▶ Exercise material
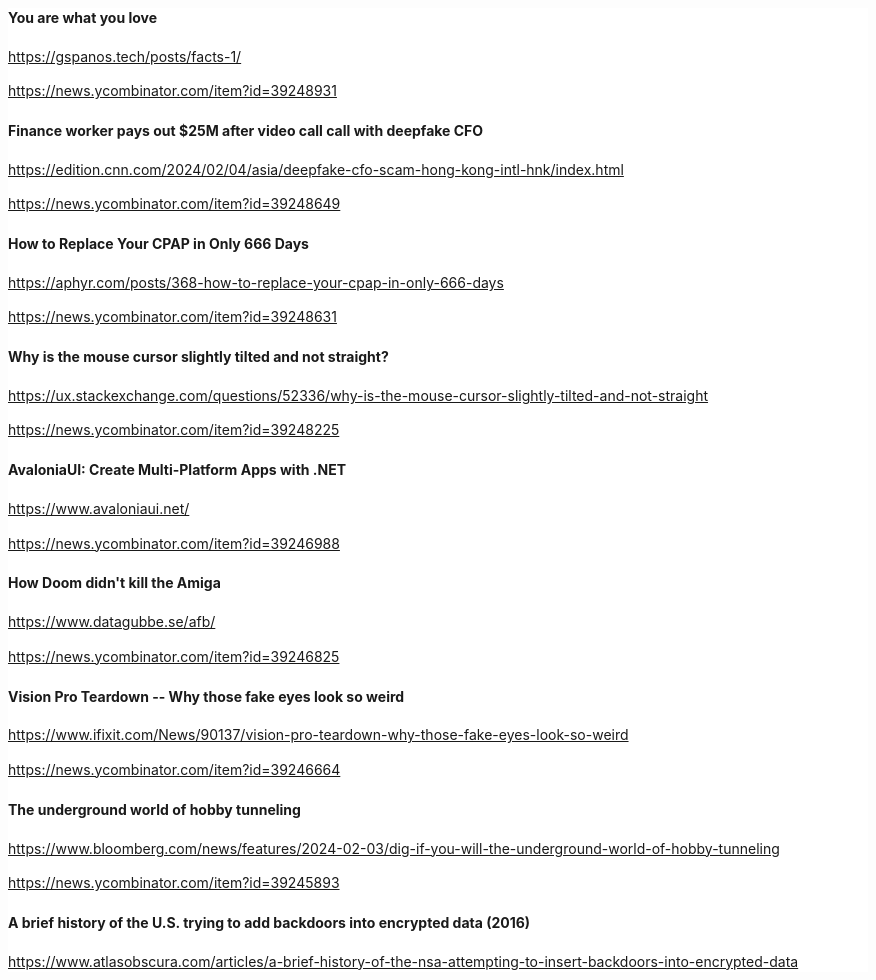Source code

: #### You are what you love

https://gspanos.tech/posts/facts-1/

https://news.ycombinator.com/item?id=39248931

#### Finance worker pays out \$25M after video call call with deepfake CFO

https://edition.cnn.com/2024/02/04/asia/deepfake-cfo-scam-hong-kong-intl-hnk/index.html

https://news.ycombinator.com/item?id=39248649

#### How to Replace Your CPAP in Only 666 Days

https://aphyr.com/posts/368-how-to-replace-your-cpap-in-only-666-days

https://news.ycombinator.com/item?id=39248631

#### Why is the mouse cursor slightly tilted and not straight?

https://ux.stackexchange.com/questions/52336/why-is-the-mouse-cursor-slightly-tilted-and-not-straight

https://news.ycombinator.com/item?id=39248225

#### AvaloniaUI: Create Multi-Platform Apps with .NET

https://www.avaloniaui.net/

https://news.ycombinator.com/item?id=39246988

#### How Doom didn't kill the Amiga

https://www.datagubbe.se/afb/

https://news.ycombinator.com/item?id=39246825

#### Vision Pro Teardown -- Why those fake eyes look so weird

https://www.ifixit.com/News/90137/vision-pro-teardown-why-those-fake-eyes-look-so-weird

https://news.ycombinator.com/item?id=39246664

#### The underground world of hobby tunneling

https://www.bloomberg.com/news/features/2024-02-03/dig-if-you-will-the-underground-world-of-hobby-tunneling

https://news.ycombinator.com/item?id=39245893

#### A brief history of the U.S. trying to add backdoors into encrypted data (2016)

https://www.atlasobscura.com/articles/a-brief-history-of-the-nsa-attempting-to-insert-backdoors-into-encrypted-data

▶ Prompt
Copy out everything in the records above, from the line containing "https://www.avaloniaui.net/" down to the end of the records, keeping each line unchanged.

▶ Answer
https://www.avaloniaui.net/

https://news.ycombinator.com/item?id=39246988

#### How Doom didn't kill the Amiga

https://www.datagubbe.se/afb/

https://news.ycombinator.com/item?id=39246825

#### Vision Pro Teardown -- Why those fake eyes look so weird

https://www.ifixit.com/News/90137/vision-pro-teardown-why-those-fake-eyes-look-so-weird

https://news.ycombinator.com/item?id=39246664

#### The underground world of hobby tunneling

https://www.bloomberg.com/news/features/2024-02-03/dig-if-you-will-the-underground-world-of-hobby-tunneling

https://news.ycombinator.com/item?id=39245893

#### A brief history of the U.S. trying to add backdoors into encrypted data (2016)

https://www.atlasobscura.com/articles/a-brief-history-of-the-nsa-attempting-to-insert-backdoors-into-encrypted-data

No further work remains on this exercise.